What is often less focused on either by the team, or the client, in these fast-paced projects, is on the nature of the data itself. That is, how was it produced, what does that production imply about the nature of the data- it’s fidelity, and of course, what information is missing from this data. Classical statistical processes of yesteryear would have been very methodical along these lines, but of course statistical consulting was even more bespoke 2 or 3 decades past than it was today , and thus, afforded a more leisurely pace towards it’s analyst. Not so, in modern data science projects, which are often measured in weeks between significant deliverables.
So the “missingness” of data is often pigeonholed into some process to be dumped into a (often blackbox) algorithm, or simple business logics to quickly sieve out offending columns or rows (if it’s tabular/rectangular) etc. Thus, the art of really taking time to understand your data is quickly becoming lost to the current spate of data science analysts and practitioners, in a field that is itself increasingly becoming more abstract, and is emphasizing the “common sense” human intuitions that underlie the kind of analysis described in this text.

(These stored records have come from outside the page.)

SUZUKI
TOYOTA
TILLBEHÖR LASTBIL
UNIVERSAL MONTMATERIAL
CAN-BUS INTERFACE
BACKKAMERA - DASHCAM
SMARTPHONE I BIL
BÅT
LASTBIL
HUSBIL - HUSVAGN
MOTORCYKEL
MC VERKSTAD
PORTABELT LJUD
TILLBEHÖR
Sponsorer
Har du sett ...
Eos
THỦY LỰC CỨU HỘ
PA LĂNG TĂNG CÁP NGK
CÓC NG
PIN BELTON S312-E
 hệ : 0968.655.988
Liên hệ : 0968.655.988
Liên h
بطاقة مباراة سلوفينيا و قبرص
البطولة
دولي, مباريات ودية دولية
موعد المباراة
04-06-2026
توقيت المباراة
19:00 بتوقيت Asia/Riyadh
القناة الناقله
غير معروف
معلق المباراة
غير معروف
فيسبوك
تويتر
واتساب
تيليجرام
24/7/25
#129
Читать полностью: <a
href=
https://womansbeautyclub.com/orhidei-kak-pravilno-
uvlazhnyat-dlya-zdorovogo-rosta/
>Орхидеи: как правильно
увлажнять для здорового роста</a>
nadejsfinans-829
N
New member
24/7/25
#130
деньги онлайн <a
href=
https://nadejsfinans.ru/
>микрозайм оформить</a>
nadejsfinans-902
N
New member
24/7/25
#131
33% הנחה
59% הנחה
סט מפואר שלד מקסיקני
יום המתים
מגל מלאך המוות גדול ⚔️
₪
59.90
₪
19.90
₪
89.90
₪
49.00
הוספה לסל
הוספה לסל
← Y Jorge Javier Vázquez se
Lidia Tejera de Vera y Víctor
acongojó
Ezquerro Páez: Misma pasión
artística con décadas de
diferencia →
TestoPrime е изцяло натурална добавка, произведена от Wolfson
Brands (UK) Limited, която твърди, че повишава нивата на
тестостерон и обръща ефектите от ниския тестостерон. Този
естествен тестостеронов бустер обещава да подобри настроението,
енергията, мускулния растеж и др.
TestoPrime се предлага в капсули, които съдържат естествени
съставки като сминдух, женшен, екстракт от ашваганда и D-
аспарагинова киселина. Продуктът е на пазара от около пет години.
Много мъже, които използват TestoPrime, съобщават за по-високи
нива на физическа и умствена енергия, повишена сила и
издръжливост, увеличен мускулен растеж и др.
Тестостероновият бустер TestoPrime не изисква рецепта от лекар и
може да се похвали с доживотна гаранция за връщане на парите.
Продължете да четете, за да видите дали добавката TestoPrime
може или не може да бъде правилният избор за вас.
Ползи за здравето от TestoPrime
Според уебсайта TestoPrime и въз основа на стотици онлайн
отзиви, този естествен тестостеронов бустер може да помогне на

Besides the expediency, and with respect to the complexity of missigness, there are actually many different ways one’s data can suffer from missingness. In fact, that’s why this book is a great layman intro to the topic, as the author has outlined a nice, compact system to think about the nature of missing data, and provide starting threads of analysis one can engage in to drill down on that missingness to inform the eventual ameliorating solution.
The author’s system takes the form of a simple typology, a list of 15 different kinds of missing data, which collectively form the definition of “Dark Data”. The types range from self-selection, knowing what’s missing, knowing what’s not missing, missing data that may be time-dependent, to purposefully missing (gaming or adversarial behavior), and many others. Each type in the list gets at least one section of commentary, and an illustrative example. The first few on the list (knowing when something is or is not missing or not knowing it), provides the perfunctory commentary on the traditional typology of missingness that one may have encountered in statistical texts, missing at random (MAR), missing not at random (MNAR) etc., and this material can easily be gotten freely on the net if not encountered in class. However, from there, the real value of the text becomes more apparent, with in-depth discussions from a range of historical case-studies from history (polling during FDRs reelection campaign), another may discuss issues with experimentation, specifically the randomized control trial (RCT), like differential dropout rates, and what that may imply for analysis. In a way, a student inherits the “folklore” of motivating examples from statistics, both well-known and little-known.
Overall, I really liked the book. It isn’t a textbook, it is an introduction, and as mentioned previously, a well-needed one. If there was a weak section in the book, I think it would have to be the chapter dealing with fraud and dark data, I just didn't feel it fit as naturally with the other chapter. I think this should be on the reading list for every introductory and intermediate data scientist, and even old-hands would get some use (I think) from a guided retrospection on these topics and ways to deal with them. Highly recommended.